- **The exercise**:
Reproduce the text lines of each row below word for word, leaving out the pictures.

- **Data excerpts**:

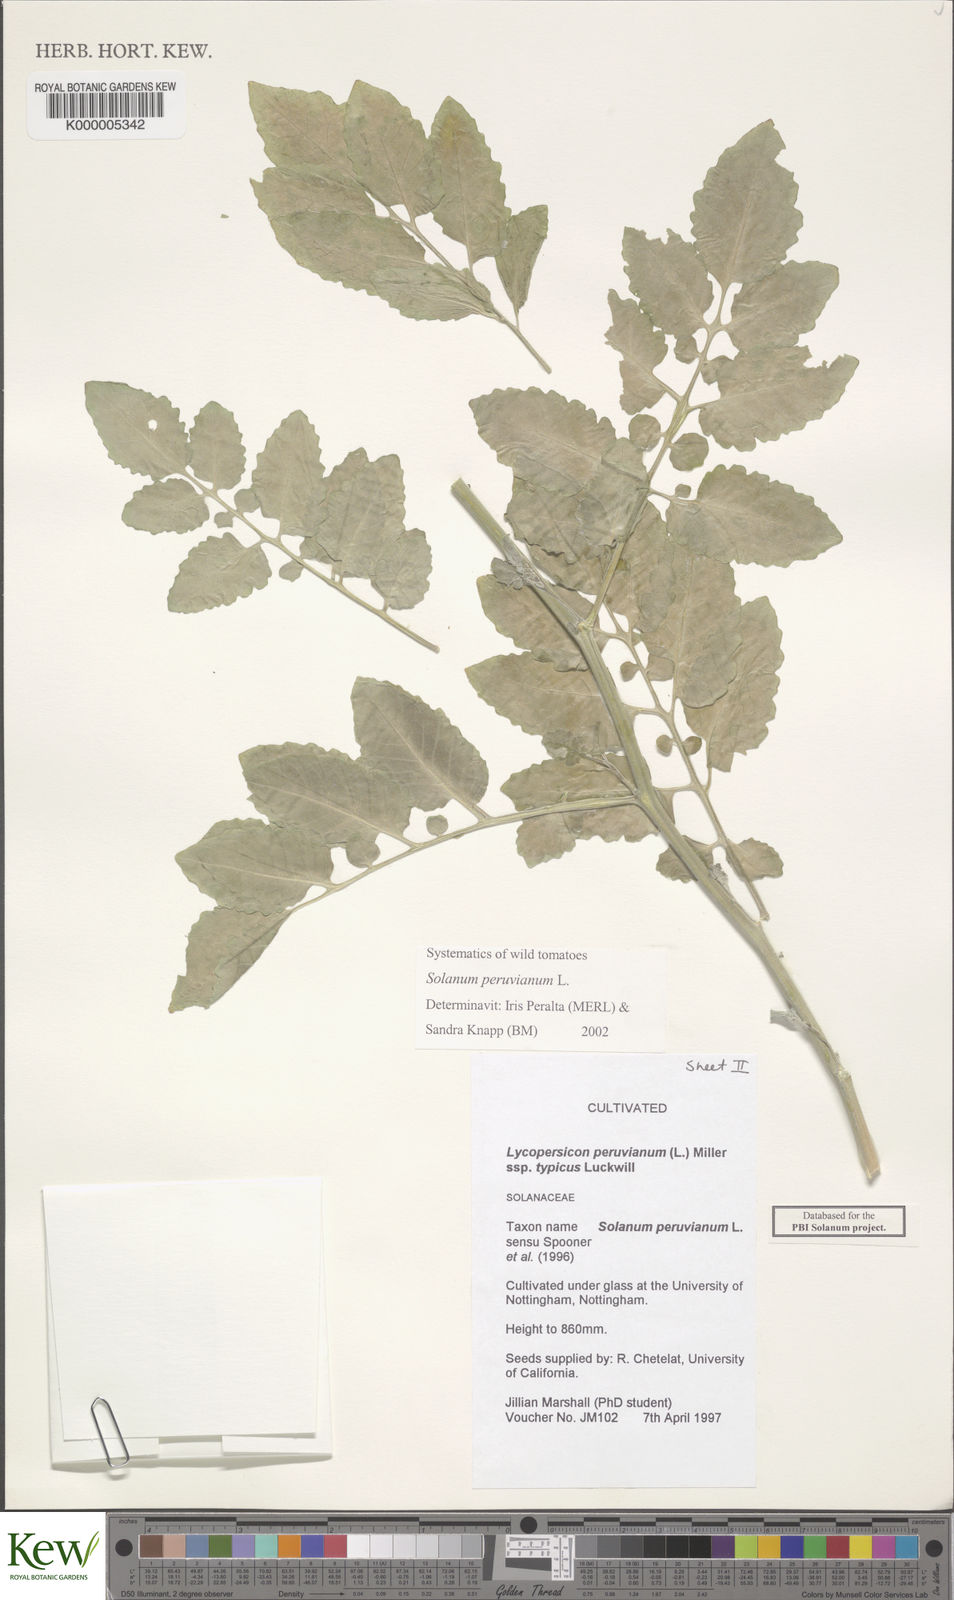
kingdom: Plantae
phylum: Tracheophyta
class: Magnoliopsida
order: Solanales
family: Solanaceae
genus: Solanum
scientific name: Solanum peruvianum
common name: Peruvian nightshade
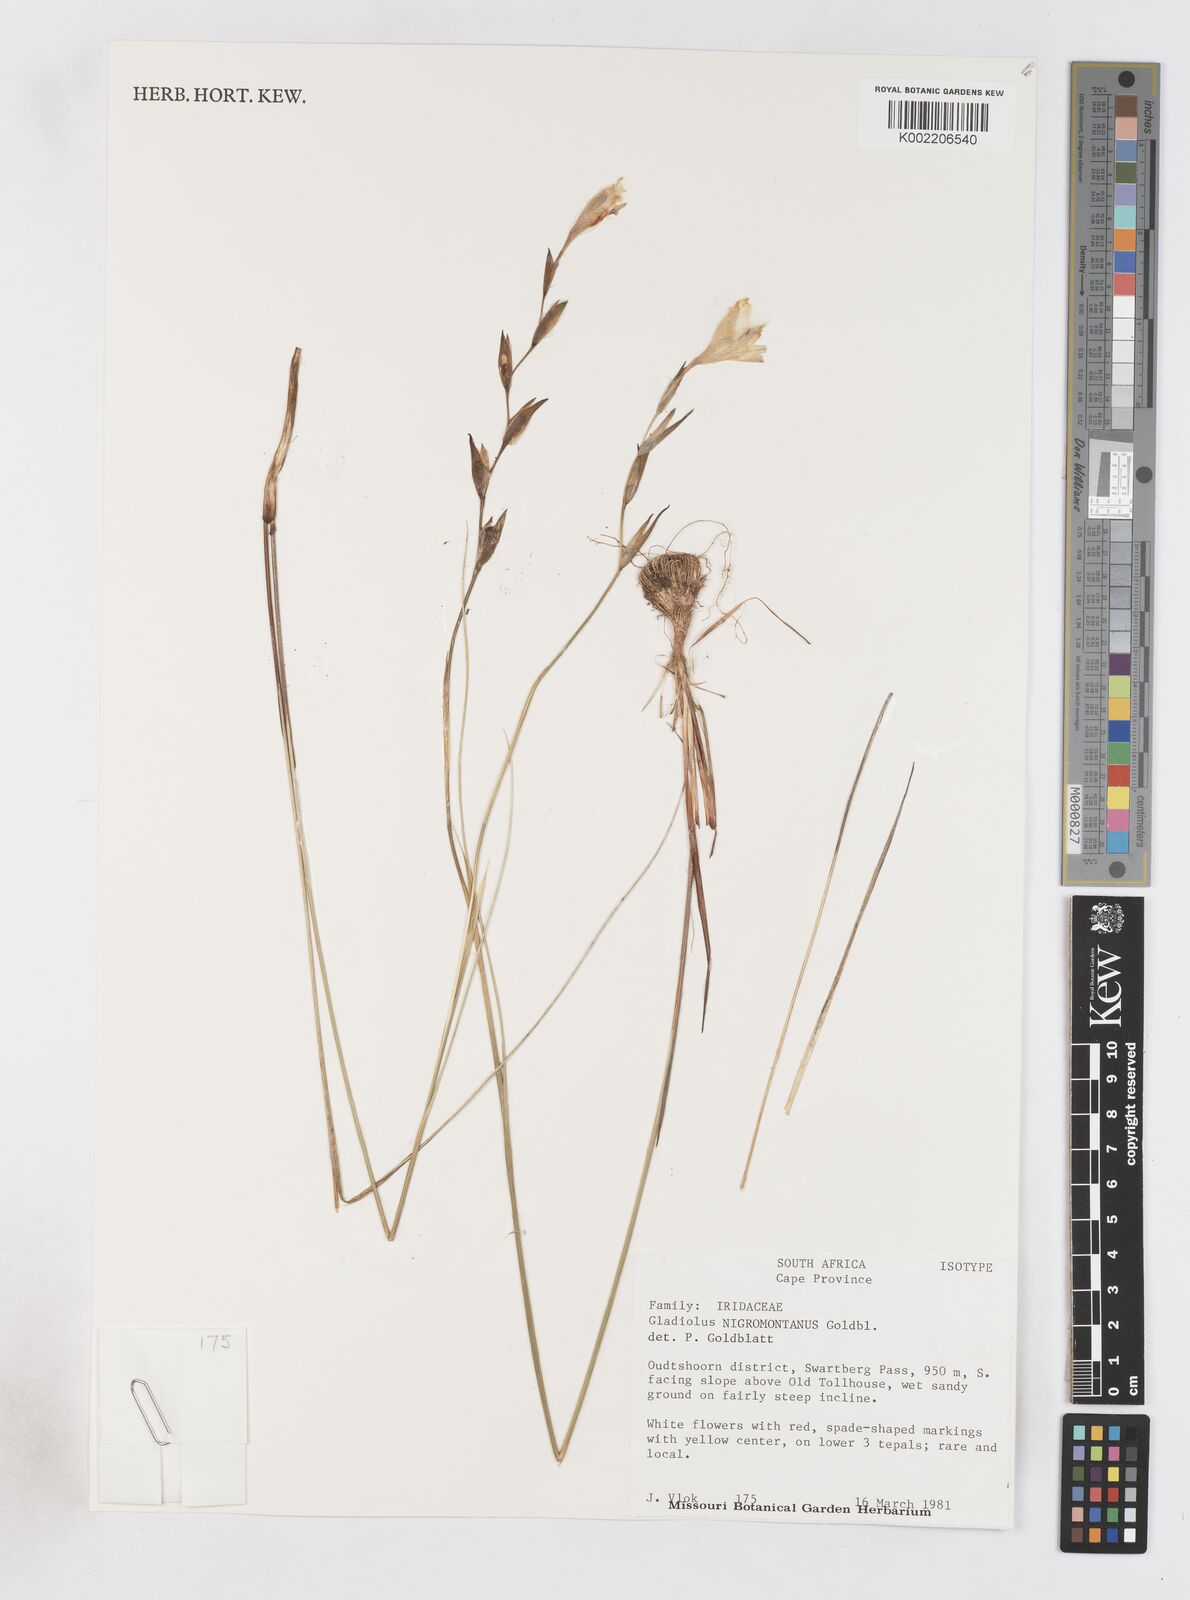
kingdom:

- **Answer for the task**:
kingdom: Plantae
phylum: Tracheophyta
class: Magnoliopsida
order: Solanales
family: Solanaceae
genus: Solanum
scientific name: Solanum peruvianum
common name: Peruvian nightshade
kingdom:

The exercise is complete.